Background & aims: The rarity of inflammatory bowel disease (IBD) in both husband and wife is often given as an argument against an infectious origin. We registered conjugal instances of IBD in Northern France and in Belgium between 1989 and 2000.
Methods: Couples were assigned to group A if both partners had symptoms of IBD before cohabitation, to group B if one spouse had IBD before cohabitation and the other experienced first symptoms afterwards, and to group C if both partners got the disease after cohabitation. Risk of IBD was assessed in their offspring.

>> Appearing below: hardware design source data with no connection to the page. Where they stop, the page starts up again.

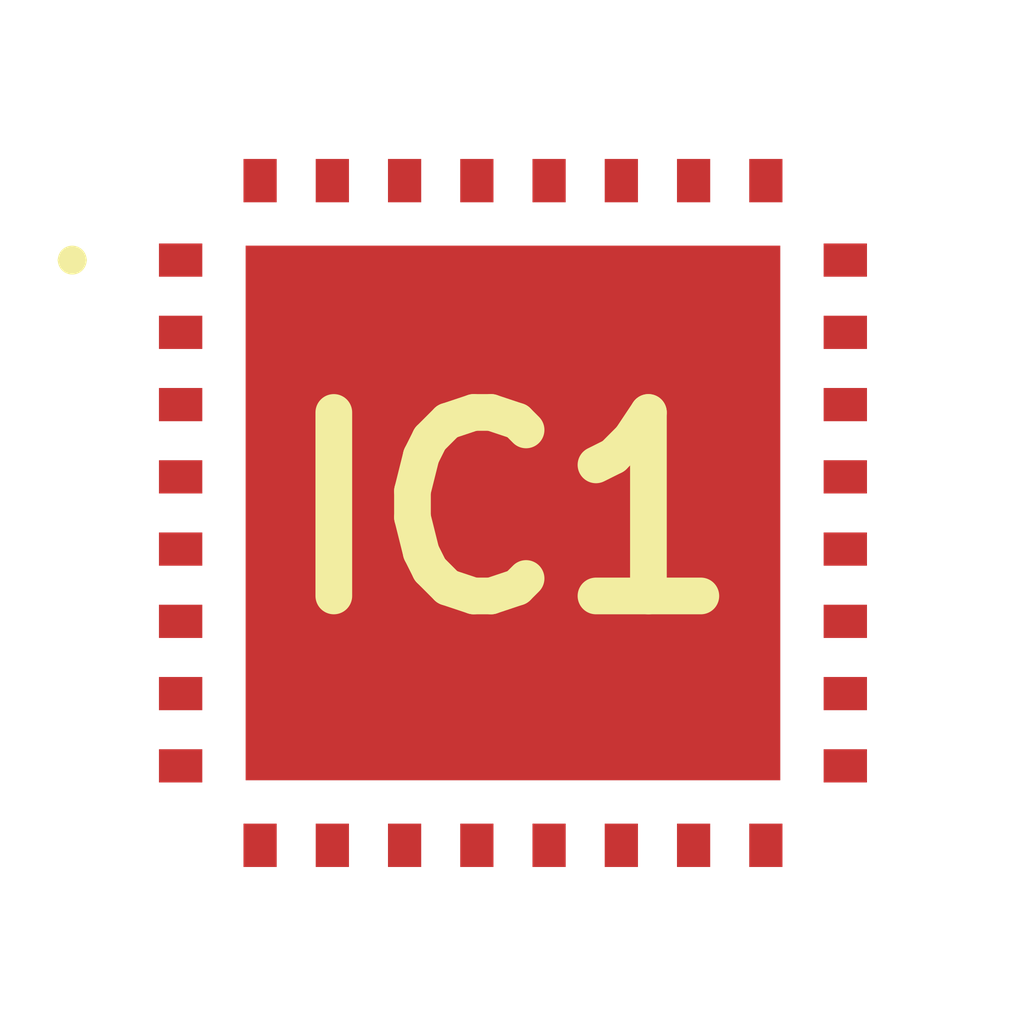
<source format=kicad_pcb>
(kicad_pcb
	(version 20241229)
	(generator "pcbnew")
	(generator_version "9.0")
	(general
		(thickness 1.6)
		(legacy_teardrops no)
	)
	(paper "A4")
	(layers
		(0 "F.Cu" signal)
		(2 "B.Cu" signal)
		(9 "F.Adhes" user "F.Adhesive")
		(11 "B.Adhes" user "B.Adhesive")
		(13 "F.Paste" user)
		(15 "B.Paste" user)
		(5 "F.SilkS" user "F.Silkscreen")
		(7 "B.SilkS" user "B.Silkscreen")
		(1 "F.Mask" user)
		(3 "B.Mask" user)
		(17 "Dwgs.User" user "User.Drawings")
		(19 "Cmts.User" user "User.Comments")
		(21 "Eco1.User" user "User.Eco1")
		(23 "Eco2.User" user "User.Eco2")
		(25 "Edge.Cuts" user)
		(27 "Margin" user)
		(31 "F.CrtYd" user "F.Courtyard")
		(29 "B.CrtYd" user "B.Courtyard")
		(35 "F.Fab" user)
		(33 "B.Fab" user)
		(39 "User.1" user)
		(41 "User.2" user)
		(43 "User.3" user)
		(45 "User.4" user)
	)
	(setup
		(pad_to_mask_clearance 0)
		(allow_soldermask_bridges_in_footprints no)
		(tenting front back)
		(pcbplotparams
			(layerselection 0x00000000_00000000_55555555_5755f5ff)
			(plot_on_all_layers_selection 0x00000000_00000000_00000000_00000000)
			(disableapertmacros no)
			(usegerberextensions no)
			(usegerberattributes yes)
			(usegerberadvancedattributes yes)
			(creategerberjobfile yes)
			(dashed_line_dash_ratio 12.000000)
			(dashed_line_gap_ratio 3.000000)
			(svgprecision 4)
			(plotframeref no)
			(mode 1)
			(useauxorigin no)
			(hpglpennumber 1)
			(hpglpenspeed 20)
			(hpglpendiameter 15.000000)
			(pdf_front_fp_property_popups yes)
			(pdf_back_fp_property_popups yes)
			(pdf_metadata yes)
			(pdf_single_document no)
			(dxfpolygonmode yes)
			(dxfimperialunits yes)
			(dxfusepcbnewfont yes)
			(psnegative no)
			(psa4output no)
			(plot_black_and_white yes)
			(sketchpadsonfab no)
			(plotpadnumbers no)
			(hidednponfab no)
			(sketchdnponfab yes)
			(crossoutdnponfab yes)
			(subtractmaskfromsilk no)
			(outputformat 1)
			(mirror no)
			(drillshape 1)
			(scaleselection 1)
			(outputdirectory "")
		)
	)
	(net 0 "")
	(net 1 "unconnected-(IC1-ANA_VDD1-Pad5)")
	(net 2 "unconnected-(IC1-ENBL{slash}GPO5-Pad1)")
	(net 3 "unconnected-(IC1-MODE{slash}GPO6-Pad9)")
	(net 4 "unconnected-(IC1-REXT-Pad4)")
	(net 5 "unconnected-(IC1-MIX2_OPN-Pad27)")
	(net 6 "unconnected-(IC1-LFILT3-Pad8)")
	(net 7 "unconnected-(IC1-LFILT2-Pad7)")
	(net 8 "unconnected-(IC1-EXT_LO_DEC-Pad3)")
	(net 9 "unconnected-(IC1-LFILT1-Pad6)")
	(net 10 "unconnected-(IC1-TM-Pad12)")
	(net 11 "unconnected-(IC1-RESETX-Pad29)")
	(net 12 "unconnected-(IC1-GPO4{slash}LD{slash}DO-Pad26)")
	(net 13 "unconnected-(IC1-MIX1_OPP-Pad18)")
	(net 14 "unconnected-(IC1-EXT_LO-Pad2)")
	(net 15 "unconnected-(IC1-NC_3-Pad21)")
	(net 16 "unconnected-(IC1-MIX2_IPN-Pad24)")
	(net 17 "unconnected-(IC1-REF_IN-Pad10)")
	(net 18 "unconnected-(IC1-MIX2_OPP-Pad28)")
	(net 19 "unconnected-(IC1-MIX1_IPP-Pad14)")
	(net 20 "unconnected-(IC1-DIG_VDD-Pad19)")
	(net 21 "unconnected-(IC1-NC_2-Pad20)")
	(net 22 "unconnected-(IC1-NC_1-Pad11)")
	(net 23 "unconnected-(IC1-ANA_VDD2-Pad22)")
	(net 24 "unconnected-(IC1-GPO2{slash}ADD2-Pad16)")
	(net 25 "unconnected-(IC1-EP-Pad33)")
	(net 26 "unconnected-(IC1-MIX1_OPN-Pad17)")
	(net 27 "unconnected-(IC1-GPO1{slash}ADD1-Pad15)")
	(net 28 "unconnected-(IC1-MIX2_IPP-Pad23)")
	(net 29 "unconnected-(IC1-GPO3{slash}FM-Pad25)")
	(net 30 "unconnected-(IC1-ENX-Pad30)")
	(net 31 "unconnected-(IC1-SCLK-Pad31)")
	(net 32 "unconnected-(IC1-SDATA-Pad32)")
	(net 33 "unconnected-(IC1-MIX1_IPN-Pad13)")
	(footprint "KiCad:DKMD2081" (layer "F.Cu") (at 103.7 100.05))
	(embedded_fonts no)
)

</source>
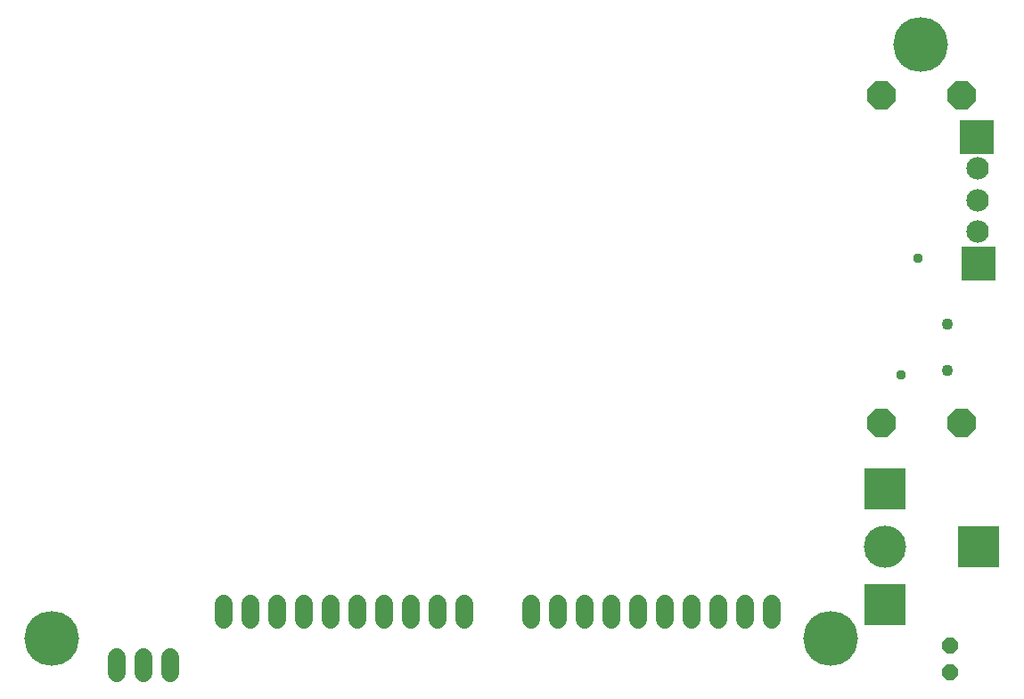
<source format=gbr>
G04 EAGLE Gerber RS-274X export*
G75*
%MOMM*%
%FSLAX34Y34*%
%LPD*%
%AMOC8*
5,1,8,0,0,1.08239X$1,22.5*%
G01*
%ADD10C,1.103200*%
%ADD11C,1.727200*%
%ADD12P,2.969212X8X22.500000*%
%ADD13P,1.649562X8X112.500000*%
%ADD14C,2.133600*%
%ADD15R,3.203200X3.203200*%
%ADD16C,4.013200*%
%ADD17R,4.013200X4.013200*%
%ADD18C,5.203200*%
%ADD19C,0.959600*%


D10*
X890754Y319818D03*
X890754Y363818D03*
D11*
X203200Y97790D02*
X203200Y82550D01*
X228600Y82550D02*
X228600Y97790D01*
X254000Y97790D02*
X254000Y82550D01*
X279400Y82550D02*
X279400Y97790D01*
X304800Y97790D02*
X304800Y82550D01*
X330200Y82550D02*
X330200Y97790D01*
X355600Y97790D02*
X355600Y82550D01*
X381000Y82550D02*
X381000Y97790D01*
X406400Y97790D02*
X406400Y82550D01*
X431800Y82550D02*
X431800Y97790D01*
X101600Y46990D02*
X101600Y31750D01*
X127000Y31750D02*
X127000Y46990D01*
X152400Y46990D02*
X152400Y31750D01*
D12*
X828040Y581152D03*
X904240Y581152D03*
X828040Y269748D03*
X904240Y269748D03*
D11*
X723900Y97790D02*
X723900Y82550D01*
X698500Y82550D02*
X698500Y97790D01*
X673100Y97790D02*
X673100Y82550D01*
X647700Y82550D02*
X647700Y97790D01*
X622300Y97790D02*
X622300Y82550D01*
X596900Y82550D02*
X596900Y97790D01*
X571500Y97790D02*
X571500Y82550D01*
X546100Y82550D02*
X546100Y97790D01*
X520700Y97790D02*
X520700Y82550D01*
X495300Y82550D02*
X495300Y97790D01*
D13*
X893064Y33020D03*
X893064Y58420D03*
D14*
X919480Y451584D03*
X919480Y511584D03*
X919640Y481584D03*
D15*
X920496Y421584D03*
X918972Y541584D03*
D16*
X831596Y152400D03*
D17*
X831596Y97400D03*
X831596Y207400D03*
X920496Y152400D03*
D18*
X865000Y630000D03*
X40000Y65000D03*
X780000Y65000D03*
D19*
X847090Y315722D03*
X862584Y426720D03*
M02*

</source>
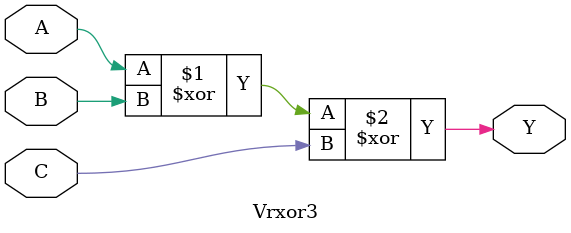
<source format=v>
module Vrxor3(A, B, C, Y);
  input A, B, C;
  output Y;

  assign Y = A ^ B ^ C;
endmodule

</source>
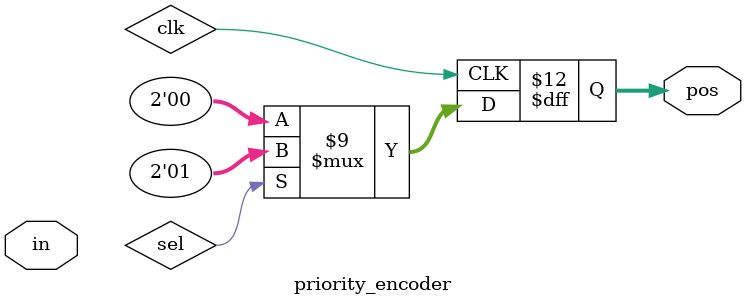
<source format=v>
module priority_encoder( 
input [2:0] in,
output reg [1:0] pos ); 
// When sel=1, assign b to out
always @(posedge clk) begin
  if(sel==1)
    pos <= 1'b1;
  else
    pos <= 1'b0;
end

always @(posedge clk) begin
  if(sel==1)
    out <= b;
  else
    out <= 0;
end
endmodule

</source>
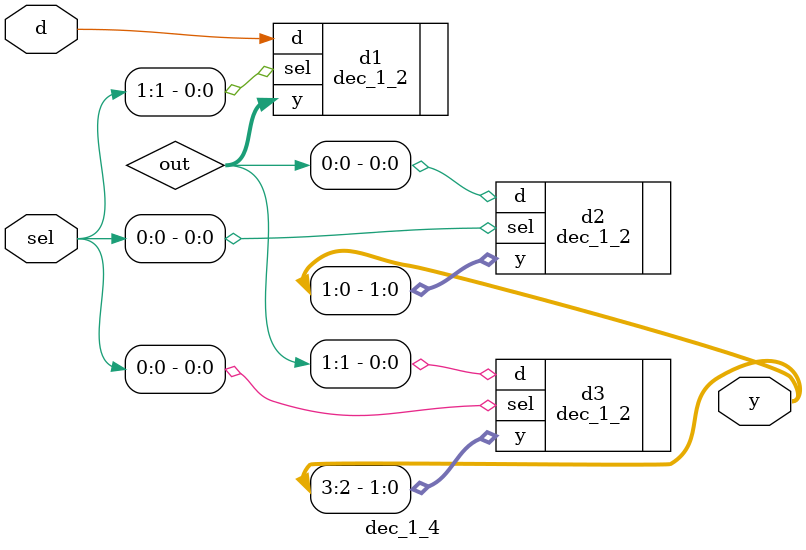
<source format=sv>
`timescale 1ns/10ps

module dec_1_4 (d, sel, y);
	input logic d;
	input logic [1:0] sel;
	output logic [3:0] y;
	
	logic [1:0] out;
	
	dec_1_2 d1 (.d(d), .sel(sel[1]), .y(out));
	dec_1_2 d2 (.d(out[0]), .sel(sel[0]), .y(y[1:0]));
	dec_1_2 d3 (.d(out[1]), .sel(sel[0]), .y(y[3:2]));
	
endmodule

</source>
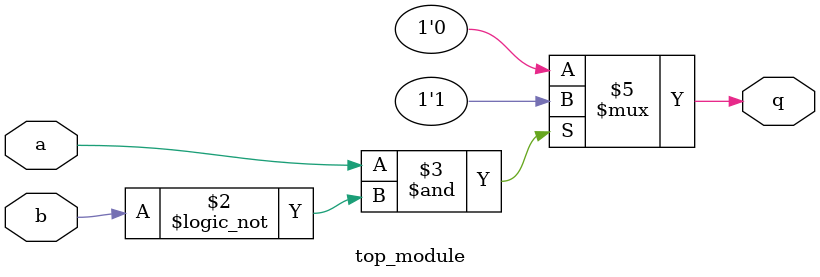
<source format=sv>
module top_module (
    input a, 
    input b, 
    output reg q
);
    
    always @(a or b) begin
        if (a & !b)
            q = 1'b1;
        else
            q = 1'b0;
    end
    
endmodule

</source>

Results: Thirty conjugal instances were registered. Seventeen were concordant for Crohn's disease and 3 for ulcerative colitis; 10 were mixed. Two belonged to group A, 6 to group B, and 22 to group C. In group C, IBD occurred in the first affected spouse an average of 9 years after cohabitation and in the second spouse an average of 8.5 years later. Group C conjugal forms were more frequent than expected by chance (P < 0.02). Fifty-four children were born to 25 couples; among them 9, of whom 4 were siblings, developed Crohn's disease at a median age of 15 years.
Conclusions: The frequency of conjugal forms of IBD suggests an etiologic role for environmental factors. Offspring of 2 affected parents have a high risk of developing IBD.